The performance of cardiac-gated CT angiography for quantitative chamber assessment was recently compared with echocardiography, using oblique multi-planar reformations similar to those obtained by transthoracic echocardiography, and there was a good agreement score . LA size assessment was based on its posterior-anterior diameter as seen on an oblique view alone, which we felt to be an inaccurate measure of its entire volume. We preferred to obtain a planimetric assessment, which we later used for RA measurement as well, because there is no previously published quantitative assessment of the RA on CT. Interestingly, it was recently shown that the LA diameter increases significantly with age, by up to 61% between the ages of 40 and 80 years . Our results support this finding and also demonstrate gender differences in atrial parameters. Consequently, both atria measurements were adjusted to patients’ age and gender during the compilation of our results. Finally, RA dilatation in association with RV enlargement and hypokinesis in patients with PE had been previously reported on echocardiography , but not on CTPA.
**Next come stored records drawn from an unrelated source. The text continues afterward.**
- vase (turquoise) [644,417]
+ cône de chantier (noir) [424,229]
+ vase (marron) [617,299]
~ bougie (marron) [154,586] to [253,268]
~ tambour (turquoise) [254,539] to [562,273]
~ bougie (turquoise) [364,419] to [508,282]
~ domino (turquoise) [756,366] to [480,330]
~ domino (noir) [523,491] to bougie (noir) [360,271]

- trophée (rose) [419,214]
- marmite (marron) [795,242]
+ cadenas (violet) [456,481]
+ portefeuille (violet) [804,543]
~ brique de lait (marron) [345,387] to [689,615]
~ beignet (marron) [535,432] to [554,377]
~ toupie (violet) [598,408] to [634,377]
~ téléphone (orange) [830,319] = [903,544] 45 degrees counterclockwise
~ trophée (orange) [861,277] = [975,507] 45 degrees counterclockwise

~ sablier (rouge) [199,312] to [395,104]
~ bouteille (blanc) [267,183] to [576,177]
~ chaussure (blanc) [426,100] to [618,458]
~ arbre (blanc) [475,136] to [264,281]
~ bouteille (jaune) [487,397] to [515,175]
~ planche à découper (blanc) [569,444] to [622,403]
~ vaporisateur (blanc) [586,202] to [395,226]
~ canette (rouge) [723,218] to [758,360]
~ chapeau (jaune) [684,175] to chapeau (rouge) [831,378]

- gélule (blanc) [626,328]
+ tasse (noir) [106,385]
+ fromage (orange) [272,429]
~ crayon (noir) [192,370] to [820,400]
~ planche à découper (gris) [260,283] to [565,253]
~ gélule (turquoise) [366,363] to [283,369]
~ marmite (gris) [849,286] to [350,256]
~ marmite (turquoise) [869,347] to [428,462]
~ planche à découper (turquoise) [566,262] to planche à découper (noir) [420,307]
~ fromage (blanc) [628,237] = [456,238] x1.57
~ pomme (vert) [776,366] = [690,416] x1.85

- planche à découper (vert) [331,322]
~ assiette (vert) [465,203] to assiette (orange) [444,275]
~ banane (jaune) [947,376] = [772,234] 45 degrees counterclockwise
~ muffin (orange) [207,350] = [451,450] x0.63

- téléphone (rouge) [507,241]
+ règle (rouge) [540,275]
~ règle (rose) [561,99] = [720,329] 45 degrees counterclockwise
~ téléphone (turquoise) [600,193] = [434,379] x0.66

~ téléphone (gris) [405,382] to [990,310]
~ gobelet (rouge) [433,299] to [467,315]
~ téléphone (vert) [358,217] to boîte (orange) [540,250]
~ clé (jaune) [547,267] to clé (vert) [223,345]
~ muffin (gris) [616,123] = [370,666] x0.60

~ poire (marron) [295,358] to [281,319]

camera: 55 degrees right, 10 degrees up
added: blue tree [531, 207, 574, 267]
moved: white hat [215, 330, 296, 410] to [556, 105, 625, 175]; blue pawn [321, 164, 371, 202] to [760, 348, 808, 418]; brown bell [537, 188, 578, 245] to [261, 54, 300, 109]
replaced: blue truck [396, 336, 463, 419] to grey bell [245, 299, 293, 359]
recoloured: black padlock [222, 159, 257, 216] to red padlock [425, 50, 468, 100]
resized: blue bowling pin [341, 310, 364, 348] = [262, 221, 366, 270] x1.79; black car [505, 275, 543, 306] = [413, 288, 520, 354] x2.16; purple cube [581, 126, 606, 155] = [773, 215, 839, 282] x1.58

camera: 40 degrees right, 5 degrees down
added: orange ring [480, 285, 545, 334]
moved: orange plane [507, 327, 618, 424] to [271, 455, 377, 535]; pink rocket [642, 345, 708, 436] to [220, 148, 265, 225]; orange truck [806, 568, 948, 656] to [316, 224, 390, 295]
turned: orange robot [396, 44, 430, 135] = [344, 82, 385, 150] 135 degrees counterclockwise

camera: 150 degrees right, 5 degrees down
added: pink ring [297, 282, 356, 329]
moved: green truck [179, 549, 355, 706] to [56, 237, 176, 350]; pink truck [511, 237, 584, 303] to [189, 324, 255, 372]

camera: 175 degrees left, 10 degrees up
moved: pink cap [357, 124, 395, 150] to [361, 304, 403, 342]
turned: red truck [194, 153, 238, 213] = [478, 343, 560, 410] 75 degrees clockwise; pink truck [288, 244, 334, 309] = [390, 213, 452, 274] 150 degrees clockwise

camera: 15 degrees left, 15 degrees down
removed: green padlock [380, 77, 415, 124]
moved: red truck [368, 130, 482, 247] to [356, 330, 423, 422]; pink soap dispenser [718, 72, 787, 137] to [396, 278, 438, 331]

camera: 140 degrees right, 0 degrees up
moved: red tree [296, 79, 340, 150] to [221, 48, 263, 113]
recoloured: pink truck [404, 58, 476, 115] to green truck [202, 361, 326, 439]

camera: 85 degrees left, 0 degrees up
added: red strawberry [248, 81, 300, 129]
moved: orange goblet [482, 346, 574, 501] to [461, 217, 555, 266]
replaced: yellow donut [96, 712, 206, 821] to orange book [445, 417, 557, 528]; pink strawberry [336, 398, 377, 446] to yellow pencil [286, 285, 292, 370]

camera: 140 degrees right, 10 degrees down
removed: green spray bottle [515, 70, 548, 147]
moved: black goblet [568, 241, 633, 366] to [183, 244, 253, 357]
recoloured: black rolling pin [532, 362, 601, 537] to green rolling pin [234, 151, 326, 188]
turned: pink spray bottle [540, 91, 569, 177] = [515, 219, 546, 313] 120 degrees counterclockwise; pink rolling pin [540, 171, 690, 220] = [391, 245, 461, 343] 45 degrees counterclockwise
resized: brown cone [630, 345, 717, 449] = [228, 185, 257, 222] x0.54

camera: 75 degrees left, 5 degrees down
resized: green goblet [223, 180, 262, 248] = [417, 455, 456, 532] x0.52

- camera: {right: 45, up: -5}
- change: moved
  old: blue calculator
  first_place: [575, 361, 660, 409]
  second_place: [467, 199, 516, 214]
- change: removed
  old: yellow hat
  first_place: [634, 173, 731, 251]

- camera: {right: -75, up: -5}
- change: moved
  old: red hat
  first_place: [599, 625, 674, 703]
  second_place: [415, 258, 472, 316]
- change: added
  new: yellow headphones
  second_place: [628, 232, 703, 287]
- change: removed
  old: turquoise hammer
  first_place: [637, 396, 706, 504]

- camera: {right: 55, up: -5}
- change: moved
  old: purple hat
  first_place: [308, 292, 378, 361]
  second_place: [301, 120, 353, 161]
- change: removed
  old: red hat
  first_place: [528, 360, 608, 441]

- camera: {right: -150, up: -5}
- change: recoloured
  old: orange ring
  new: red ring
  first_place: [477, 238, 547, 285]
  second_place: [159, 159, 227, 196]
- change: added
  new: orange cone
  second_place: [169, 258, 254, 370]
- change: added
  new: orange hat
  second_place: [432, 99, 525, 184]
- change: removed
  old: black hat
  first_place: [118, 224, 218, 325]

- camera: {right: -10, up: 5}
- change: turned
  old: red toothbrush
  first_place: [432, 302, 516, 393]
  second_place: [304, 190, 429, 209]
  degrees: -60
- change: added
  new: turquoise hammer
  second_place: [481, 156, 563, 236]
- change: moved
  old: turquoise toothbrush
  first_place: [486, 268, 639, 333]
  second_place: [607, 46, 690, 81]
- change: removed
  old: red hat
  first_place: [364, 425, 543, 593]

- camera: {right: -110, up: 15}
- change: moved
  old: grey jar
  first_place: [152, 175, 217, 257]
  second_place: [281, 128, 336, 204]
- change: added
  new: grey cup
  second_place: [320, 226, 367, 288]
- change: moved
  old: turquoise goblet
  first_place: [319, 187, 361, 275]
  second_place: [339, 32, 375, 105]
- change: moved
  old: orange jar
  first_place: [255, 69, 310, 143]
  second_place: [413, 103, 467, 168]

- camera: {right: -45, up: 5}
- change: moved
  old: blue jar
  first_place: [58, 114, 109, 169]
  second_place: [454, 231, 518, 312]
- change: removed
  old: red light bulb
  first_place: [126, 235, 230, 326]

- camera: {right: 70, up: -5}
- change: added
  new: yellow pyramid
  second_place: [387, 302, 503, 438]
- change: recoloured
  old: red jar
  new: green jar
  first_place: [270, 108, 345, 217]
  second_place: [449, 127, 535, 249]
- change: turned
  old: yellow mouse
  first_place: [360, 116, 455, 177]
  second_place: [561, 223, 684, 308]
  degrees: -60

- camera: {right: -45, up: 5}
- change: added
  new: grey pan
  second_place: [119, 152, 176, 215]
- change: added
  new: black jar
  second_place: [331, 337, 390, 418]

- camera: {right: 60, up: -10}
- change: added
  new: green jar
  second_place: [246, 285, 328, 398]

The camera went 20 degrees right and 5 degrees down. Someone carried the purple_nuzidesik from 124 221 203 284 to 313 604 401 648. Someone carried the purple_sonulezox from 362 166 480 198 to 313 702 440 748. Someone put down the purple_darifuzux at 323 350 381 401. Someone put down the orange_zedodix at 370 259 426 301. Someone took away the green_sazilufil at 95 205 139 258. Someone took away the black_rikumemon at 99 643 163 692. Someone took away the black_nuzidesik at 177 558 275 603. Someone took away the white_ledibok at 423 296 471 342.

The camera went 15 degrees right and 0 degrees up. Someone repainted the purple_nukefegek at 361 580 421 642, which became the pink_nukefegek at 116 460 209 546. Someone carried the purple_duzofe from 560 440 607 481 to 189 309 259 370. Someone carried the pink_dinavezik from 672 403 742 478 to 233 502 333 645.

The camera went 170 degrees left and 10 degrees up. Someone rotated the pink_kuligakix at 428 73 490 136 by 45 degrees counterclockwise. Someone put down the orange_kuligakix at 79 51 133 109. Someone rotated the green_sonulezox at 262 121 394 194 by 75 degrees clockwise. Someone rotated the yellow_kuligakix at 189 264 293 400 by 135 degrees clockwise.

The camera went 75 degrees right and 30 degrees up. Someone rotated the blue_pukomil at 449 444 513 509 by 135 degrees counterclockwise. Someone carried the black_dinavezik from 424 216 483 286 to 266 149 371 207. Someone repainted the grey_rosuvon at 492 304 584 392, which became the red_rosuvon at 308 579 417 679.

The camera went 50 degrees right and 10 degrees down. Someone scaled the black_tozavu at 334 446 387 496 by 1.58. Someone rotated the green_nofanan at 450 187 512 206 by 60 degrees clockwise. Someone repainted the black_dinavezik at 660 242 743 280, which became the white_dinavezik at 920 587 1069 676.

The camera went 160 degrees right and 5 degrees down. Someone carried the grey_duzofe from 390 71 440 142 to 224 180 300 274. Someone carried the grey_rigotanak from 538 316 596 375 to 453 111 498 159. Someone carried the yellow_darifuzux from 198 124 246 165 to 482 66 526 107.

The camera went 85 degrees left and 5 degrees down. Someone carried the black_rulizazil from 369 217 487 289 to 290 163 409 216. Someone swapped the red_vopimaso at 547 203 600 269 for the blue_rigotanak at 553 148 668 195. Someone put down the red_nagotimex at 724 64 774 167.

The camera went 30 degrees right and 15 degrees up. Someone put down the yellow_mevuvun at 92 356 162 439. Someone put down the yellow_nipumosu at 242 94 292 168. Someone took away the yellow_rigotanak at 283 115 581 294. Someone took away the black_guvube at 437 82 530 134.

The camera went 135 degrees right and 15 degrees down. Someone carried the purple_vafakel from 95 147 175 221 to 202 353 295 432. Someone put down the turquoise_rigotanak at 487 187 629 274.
One of our study’s limitations is its use of non-gated CT angiography for LA and RA measurements. Lu et al.  recently compared LV and RV measurements obtained from gated and non-gated CTPA in a cohort of 30 patients with acute PE. They found a high correspondence rate between measurements performed according to both protocols, and concluded that quantitative RV evaluation using gated CT in acute PE patients is not justified in the clinical setting. Our purpose was to examine data obtained from routine clinical settings. This was also the reason for obtaining atrial measurements directly from axial slices that are regularly used for PE assessment. Planimetric assessments rather than volumetric measurements comprise another drawback of this preliminary study: automated dedicated software for volumetric assessment of all cardiac chambers should be used in future studies after they are proven to be adequately accurate. Another limitation is the inability to provide sufficient data on the relationship between our findings and the patients’ outcomes, because most causes of death were not associated with the presence of PE alone. Finally, the lack of data on cardiac comorbidities, which may influence atrial dimensions as well as comparison in real time with echocardiography, which could provide functional correlation, are additional drawbacks that are also related to the retrospective nature of the study.
In conclusion, assessment of the association between the degree of embolic obstruction and the LA and RA areas revealed that a higher pulmonary arterial clot load is associated with a smaller LA area and a larger RA area. Our findings suggest that atrial dimensions as seen on CTPA may serve as an additional early parameter that reflects modifications in cardiac morphology in response to the extent of pulmonary arterial obstruction, and thus may contribute to a more comprehensive risk assessment in patients with acute PE.